# TAG Teach Coaching Method



## aread (Dec 25, 2009)

Can you tell us more about it? 
From the little bit of reading that I did, it sounds like the old clicker dog training method. That worked well until you lost the clicker. 

I'm sure it's somewhat different for human students.


----------



## tahrgirl (Apr 3, 2012)

Yes it originated as a dog training method - but the dog trainers also use the method to train the dog handlers. I do not know much about it but one of the positives I think is the non-verbal positive feedback which is instant and focussed on a particular 'tag point' - a movement, action, position or whatever. So it helps the student to clearly identify when they have got the 'tag point' right. I am also a NASP Specialist and the concept of positive reinforcement fits well with the coaching philosophy of the NASP.

A lot of the trainers talk about how they sometimes used to talk too much when coaching 
- something I am also aware of. 

I am thinking to do the TAG Teach training to see how it might be useful in archery but I was hoping to find some other archery coaches using it. Oh well perhaps I will pioneer the investigation!


----------



## aread (Dec 25, 2009)

What tag points would you use?


----------



## tahrgirl (Apr 3, 2012)

For the lady I coached we used upright stance - she was new to shooting and had an issue with throwing her hips forward and leaning back. I used the click when she got into the right position, so if she didn't hear the click she knew she hadn't got her stance correct. When she got it right she was able to take note of how that felt and replicate that feeling in the next shot. Not sure tbh if we used the method the way intended but it worked. She did not get into archery at the time - I think it was really just an exercise in learning something new. But I just spoke with her this week and she shot a bow again for the first time since our coaching a few years ago and she found that she remembered her stance and was able to get it right straight off.
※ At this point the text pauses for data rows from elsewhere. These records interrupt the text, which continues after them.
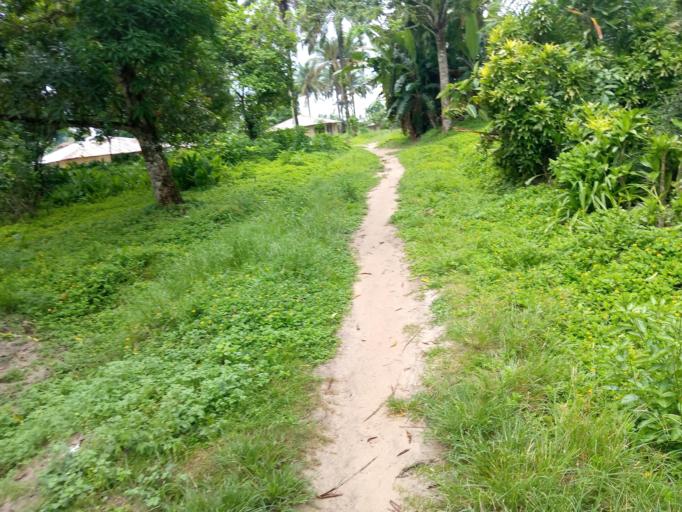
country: SL
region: Southern Province
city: Bonthe
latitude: 7.5333
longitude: -12.5047
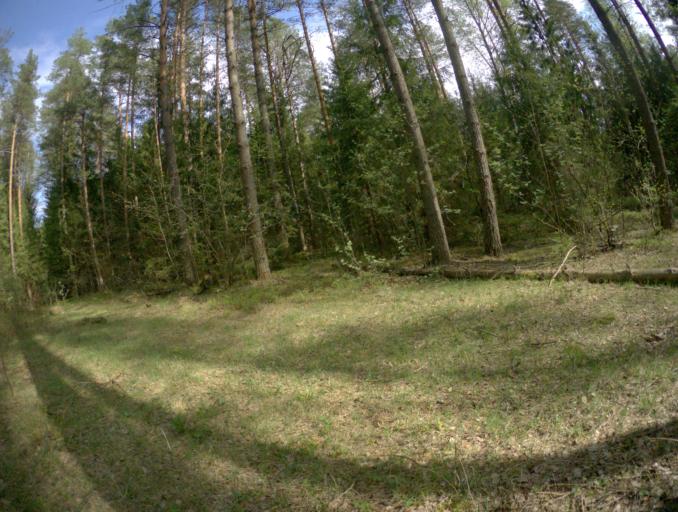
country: RU
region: Vladimir
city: Golovino
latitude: 55.9043
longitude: 40.4877
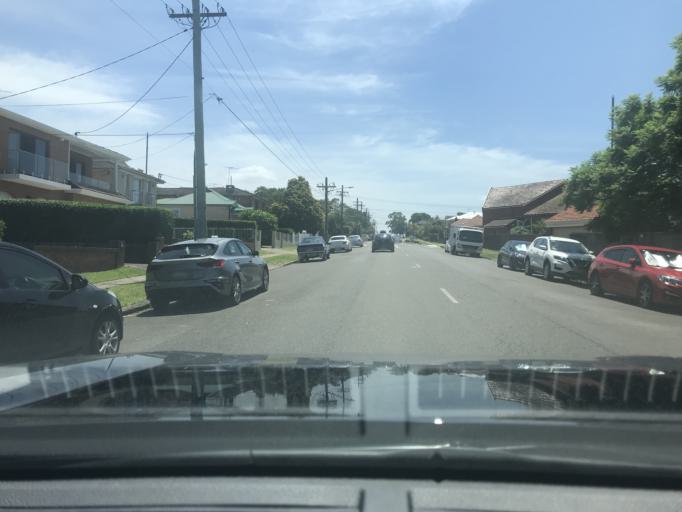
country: AU
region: New South Wales
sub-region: Canada Bay
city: Concord
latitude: -33.8624
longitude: 151.1005
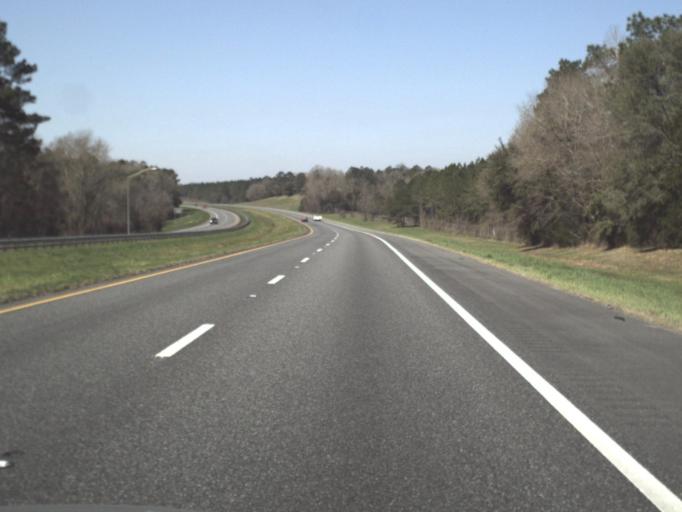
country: US
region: Florida
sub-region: Jackson County
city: Marianna
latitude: 30.7575
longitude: -85.3318
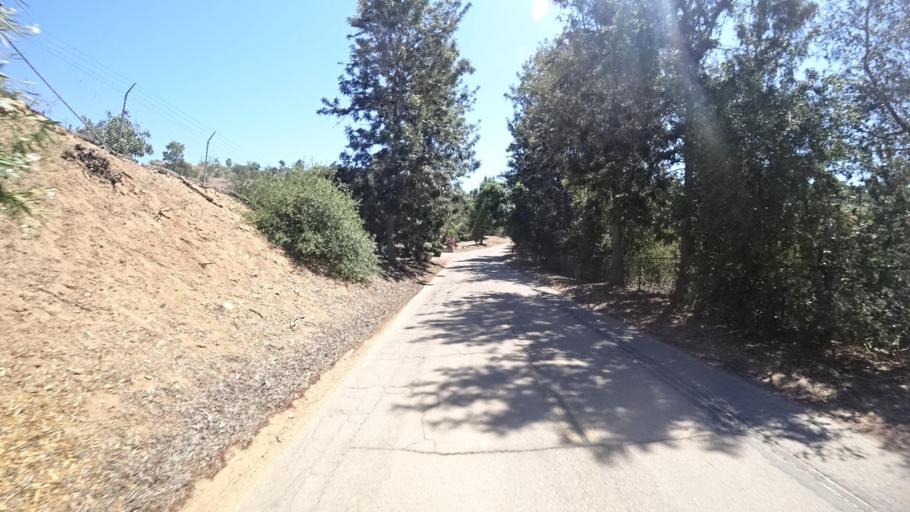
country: US
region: California
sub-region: San Diego County
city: Rainbow
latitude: 33.3537
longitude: -117.1780
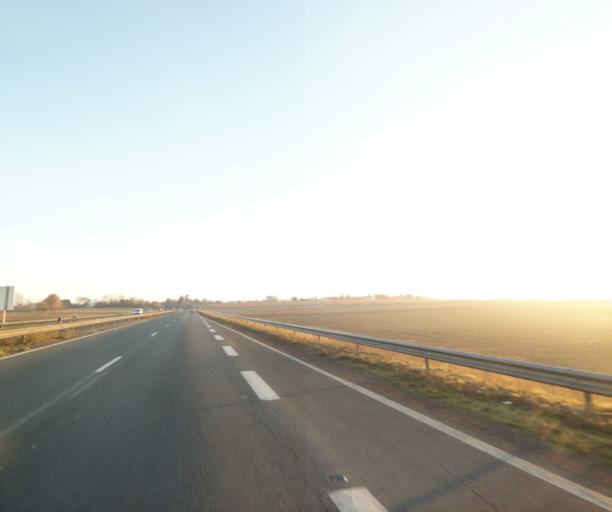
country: FR
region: Poitou-Charentes
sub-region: Departement de la Charente-Maritime
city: Les Gonds
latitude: 45.7354
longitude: -0.6078
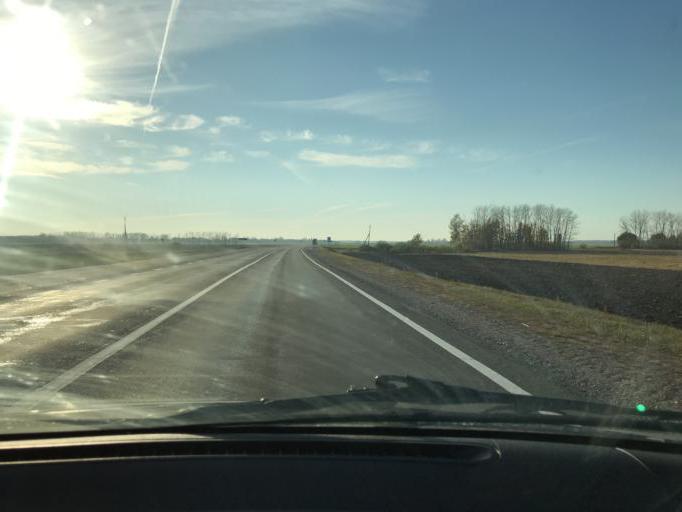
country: BY
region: Brest
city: Antopal'
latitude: 52.2096
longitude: 24.6348
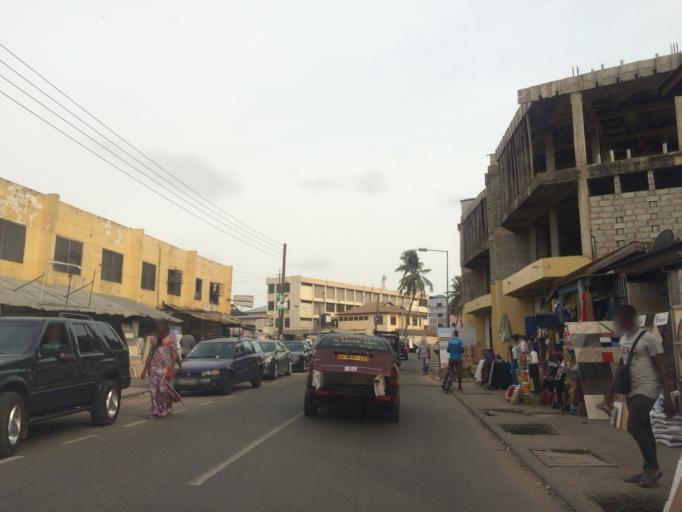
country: GH
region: Greater Accra
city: Accra
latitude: 5.5455
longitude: -0.2143
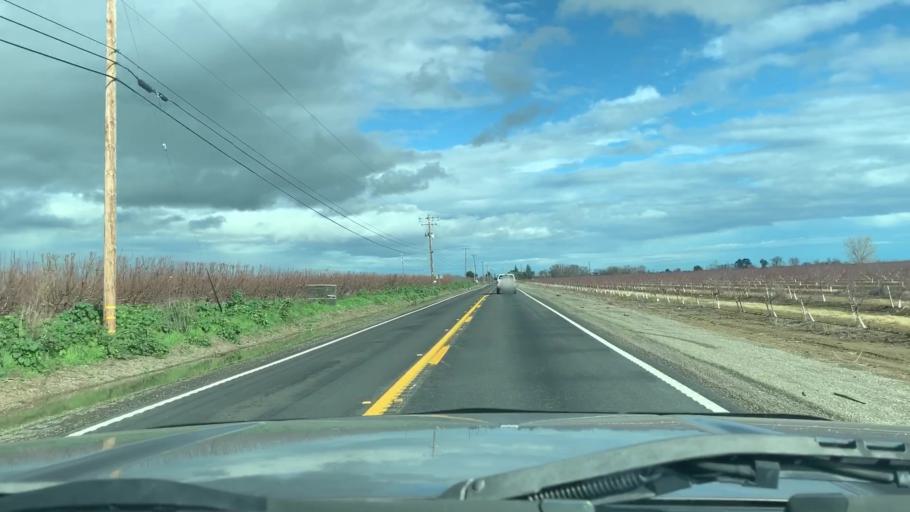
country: US
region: California
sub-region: Merced County
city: Gustine
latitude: 37.1233
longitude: -121.0153
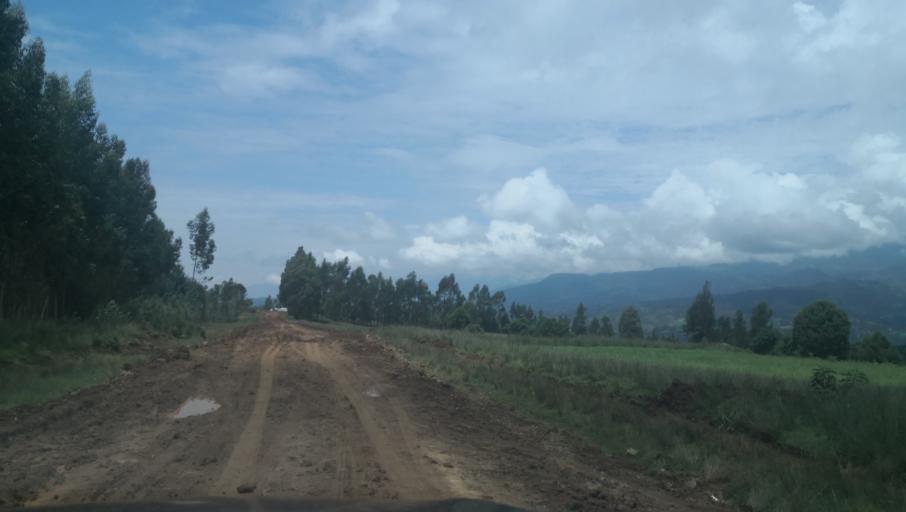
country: ET
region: Southern Nations, Nationalities, and People's Region
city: Butajira
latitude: 8.2850
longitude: 38.4701
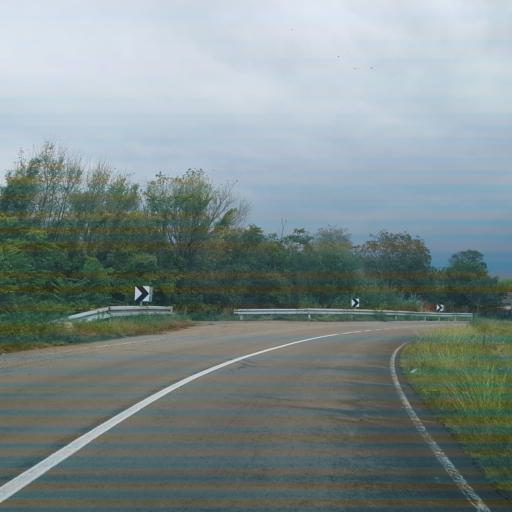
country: RS
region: Central Serbia
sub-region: Nisavski Okrug
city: Razanj
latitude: 43.6209
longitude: 21.5780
I can see it could be used at each step along the way in the shot sequence as a way to hone in on a particular issue, front shoulder position, bow hand grip relaxed, anchor point, trigger finger position, follow through, all sorts really. But of course only picking one tag point at a time. And as you progress the tag points would be focussing on the smaller details.
I have used it a few times with junior archers and they seem to respond really well to the instant feedback. I think a lot of coaches talk a lot and with kids they can switch off - they just want to shoot! But the click is a more subtle reinforcement and they really want to hear it so they concentrate on what they have been asked to do. I still think it is important to explain what what we are trying to do and why - especially how it relates to their mental game. 

I have taught a few autistic students and I think it would really be a useful tool to use with them - I see there is information about that on the website also.

As I said, I am no expert and have very limited knowledge. But I am intrigued by the method. One of the founders is doing a training seminar here in July so I am thinking to go and find out what it is all about. I will report back when I know some more!


----------



## aread (Dec 25, 2009)

This sounds interesting. Please let us know what you learn at the seminar.

One thing that I would be concerned about is the student changing things at full draw. One of the keys to good archery is set all the parts and pieces together as full draw is established. If the student is willing to let down when they didn't hear the clicker, this could work. But it could become very frustrating to constantly let down. Also, if they are waiting on the clicker, their focus isn't where it should be.

I may be completely wrong about this. I'd like to learn more.

Thanks for posting this,
Allen


----------